The problem with the world continuing to emit c. 50bn tons of greenhouse gases every year is that these greenhouse gas emissions increase global temperatures. Higher global temperatures can lead to huge weather, health and economic challenges. Increases of 1 or 2 degrees Celsius in average global temperatures may sound small but can significantly impact the world. As a globe, we may experience more intense storms, wildfires, heatwaves, erratic crops and higher sea levels. There is still a lot that scientists do not know, but the majority (97%) believe that human behaviour is indeed impacting the climate. That is important because scientific consensus is a driver in global policy. It has contributed, for example, to the Paris Agreement. The Paris Agreement, which includes over 190 countries as signatories, aims to keep the rise in the world’s average temperature below 2 degrees Celsius compared to pre-industrial levels.

The aim is to get annual emissions to net zero (i.e., we remove as many greenhouse gases as we put in the atmosphere). This is a mammoth task for the world. To put the size of the challenge ahead of us into context, consider the COVID-19 pandemic. In 2020, the world emitted 48bn-49bn tons of CO2e, yet, global emissions fell by only c. 5% in 2020. That is astonishing when you consider the change in behaviour required for us to get there – large parts of the world were “locked down” at home, air travel was suspended, and much economic activity was stopped as we dealt with the pandemic. Clearly, getting to net zero will require a fundamental re-working of our economy rather than a mere reduction of activity in certain areas.

Climate change is likely to create significant opportunities for investors going forward. One reason is that the transition to a greener economy may have to occur much quicker than previous energy transitions. Historically, energy transitions have taken place over decades. It took coal 60 years to go from 0% to 45% of the world’s energy supply. It took oil 60 years to go from 0% to just under 40% of the world’s energy supply. Natural gas has only become 20% of the global energy supply over the past 60 years. This transition may need to happen over a much shorter period because of the urgency to reduce emissions, and the economic implications of such a transition could be unprecedented.
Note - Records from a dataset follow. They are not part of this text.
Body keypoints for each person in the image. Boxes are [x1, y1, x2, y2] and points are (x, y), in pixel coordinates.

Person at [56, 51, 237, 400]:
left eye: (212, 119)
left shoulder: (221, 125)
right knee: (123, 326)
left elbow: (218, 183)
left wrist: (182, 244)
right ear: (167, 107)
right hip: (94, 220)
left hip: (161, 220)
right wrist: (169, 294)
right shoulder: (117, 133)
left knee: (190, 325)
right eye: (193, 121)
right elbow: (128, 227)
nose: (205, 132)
Climate change will also likely create significant opportunities for investors because it affects many parts of the global economy (see Figure 3 below).


From the clothes we wear to the fertilisers used for the foods we eat to the plastic in so many of the household items we use, fossil fuels are a fundamental part of modern life. It is natural to think of climate change as just a problem of burning fossil fuels to generate electricity, but it is much more pervasive. As the table above shows, manufacturing (especially cement, steel and plastic) is an even larger contributor to climate change than electricity generation. This is a challenge not only for the energy sector (for example, thermal coal or oil companies) but for the whole economy – iron ore and steel producers, clothing manufacturers, the automotive industry, agricultural companies, etc.
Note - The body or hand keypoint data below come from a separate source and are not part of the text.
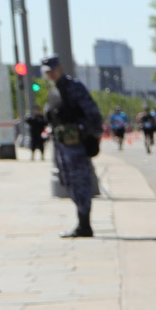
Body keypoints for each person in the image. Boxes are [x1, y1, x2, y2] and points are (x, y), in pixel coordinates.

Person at [38, 55, 104, 239]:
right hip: (62, 144)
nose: (50, 74)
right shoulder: (55, 90)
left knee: (80, 182)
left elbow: (92, 112)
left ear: (60, 68)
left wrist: (94, 134)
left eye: (52, 70)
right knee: (68, 181)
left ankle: (84, 224)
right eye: (47, 72)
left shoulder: (73, 87)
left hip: (76, 144)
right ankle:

The third reason why climate change is likely to create significant opportunities for investors is that climate change policies can create supply shortages for fossil fuels. Globally, governments and corporations generally want to use less fossil fuels over time. There is public pressure on banks to provide less funding to fossil fuel companies. As a result, less capital is generally spent on maintaining these fuels’ output levels. The irony, therefore, is that sharp increases in energy demand can lead to dramatic price increases. We have seen this since the global economy began to recover from the COVID-19 pandemic. The dramatic recovery in global GDP and the subsequent Russian invasion of Ukraine created severe supply tightness for oil, natural gas and thermal coal. As international policy becomes more stringent on fossil fuels and capital markets become increasingly less willing to fund these companies, investors may be presented with severe demand-supply mismatches at certain times.
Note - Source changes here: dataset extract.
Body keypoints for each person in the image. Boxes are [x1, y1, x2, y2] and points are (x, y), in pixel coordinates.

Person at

In conclusion, climate change is an important issue for investors. The current annual emissions rate of 51bn tons of CO2e can have major weather, health and economic impacts. To prevent this, the global policy aims to minimise the increase in the world’s average temperature vs pre-industrial times. As a result of that minimisation, climate change will likely present opportunities for investors for three reasons, these include:

  • The transition to a low-carbon economy may have to occur much faster than previous energy transitions.
  • The transition is likely to be pervasive across all facets of the economy.
  • Finally, the transition may, at times, create severe supply shortages for fossil fuels.